◆ **課題の要件**:
ページ本文のうち、「しかし、この統計では初戦の会」から始まり「は捨て試合にもなりかねない。」で終わる部分を、一字一句違えずに書き写してください。

◆ **ページ本文**:
******

2014年W杯・日本は必ず調整不良で全敗する(下) (2014/01/12) ドイツの対応を見習え

 今回のブラジルW杯は、あまりに長い移動距離が組合せ発表の当初から話題になっており、サンパウロ最大手の新聞『エスタドォン』(電子版)では出場全32カ国の移動距離を発表している。
 それによると最も短い国がH組のベルギーで726キロ(ベロ・オリゾンテ→リオ・デ・ジャネイロ→サンパウロ)。最も長いのがG組の米国で5588キロ(ナタール→マナウス→レシフェ)。対戦相手がガーナ、ポルトガル、ドイツという順番だから、何とも不運としか言いようがない。まあ、暑い地域の連続という意味では、それなりの対策はキャンプ地の選定によってある程度の対策は立てられるが。
 各国とも大体2500キロ前後の移動距離となり、日本は2777キロ(レシフェ→ナタール→クイアバ)で、まあ平均程度の距離だ。同じC組のコートジボワールは3314キロ(レシフェ→ブラジリア→フォルタレーザ)。ギリシャが2266キロ(ベロ・オリゾンテ→ナタ-ル→フォルタレーザ)。コロンビアが1463キロ(ベロ・オリゾンテ→ブラジリア→クイアバ)と距離だけでみると、コロンビアの移動が少ない。
しかし、この統計では初戦の会場を起点にしており、キャンプ地からの距離を足さないと無意味になる。各国ともその事情は同じだが、日本はイトゥーからレシフェ往復約4200キロ、ナタール往復約4600キロ、クイアバは片道としても約1200キロを足すことになり、誰もがウンザリするであろう。
これに気候の変動が追い討ちをかけるのだから、体調維持などできるわけがない。
ロシアもイトゥーでキャンプを張るというが移動距離は2266キロ(クイアバ→リオ・デ・ジャネイロ→クリチーバ)で、クリチーバでの試合がありイトゥーで寒さに慣れることはできるが3試合目で、初戦がクイアバで第2戦目がリオでは暑熱の戦いに苦しむことになり、これまたイトゥーでのキャンプは無意味になる。
最も寒暖の差が激しいと思われるのはホンジュラスで移動距離3277キロ、先ずポルト・アレグレでフランスと対戦し、次にクリチーバ(ポルト・アレグレから548キロ)でエクアドル戦と寒冷で乾いた南伯地域での試合が続いてから、移動距離の大部分となる(クリチーバ~マナウス2737キロ)湿度と暑熱厳しいマナウスでスイスと対決する。これでは、マナウスでの試合は捨て試合にもなりかねない。

******

◆ **データ一覧**:

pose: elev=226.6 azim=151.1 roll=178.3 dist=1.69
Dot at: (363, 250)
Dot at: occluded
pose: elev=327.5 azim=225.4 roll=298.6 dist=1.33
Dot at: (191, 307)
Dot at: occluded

******

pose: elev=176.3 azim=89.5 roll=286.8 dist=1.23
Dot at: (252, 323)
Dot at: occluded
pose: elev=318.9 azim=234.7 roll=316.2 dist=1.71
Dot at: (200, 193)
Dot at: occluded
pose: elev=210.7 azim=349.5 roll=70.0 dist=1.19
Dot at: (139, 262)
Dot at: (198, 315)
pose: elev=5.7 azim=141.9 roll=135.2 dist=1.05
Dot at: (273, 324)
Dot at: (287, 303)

******

◆ **演習の解答**:
しかし、この統計では初戦の会場を起点にしており、キャンプ地からの距離を足さないと無意味になる。各国ともその事情は同じだが、日本はイトゥーからレシフェ往復約4200キロ、ナタール往復約4600キロ、クイアバは片道としても約1200キロを足すことになり、誰もがウンザリするであろう。
これに気候の変動が追い討ちをかけるのだから、体調維持などできるわけがない。
ロシアもイトゥーでキャンプを張るというが移動距離は2266キロ(クイアバ→リオ・デ・ジャネイロ→クリチーバ)で、クリチーバでの試合がありイトゥーで寒さに慣れることはできるが3試合目で、初戦がクイアバで第2戦目がリオでは暑熱の戦いに苦しむことになり、これまたイトゥーでのキャンプは無意味になる。
最も寒暖の差が激しいと思われるのはホンジュラスで移動距離3277キロ、先ずポルト・アレグレでフランスと対戦し、次にクリチーバ(ポルト・アレグレから548キロ)でエクアドル戦と寒冷で乾いた南伯地域での試合が続いてから、移動距離の大部分となる(クリチーバ~マナウス2737キロ)湿度と暑熱厳しいマナウスでスイスと対決する。これでは、マナウスでの試合は捨て試合にもなりかねない。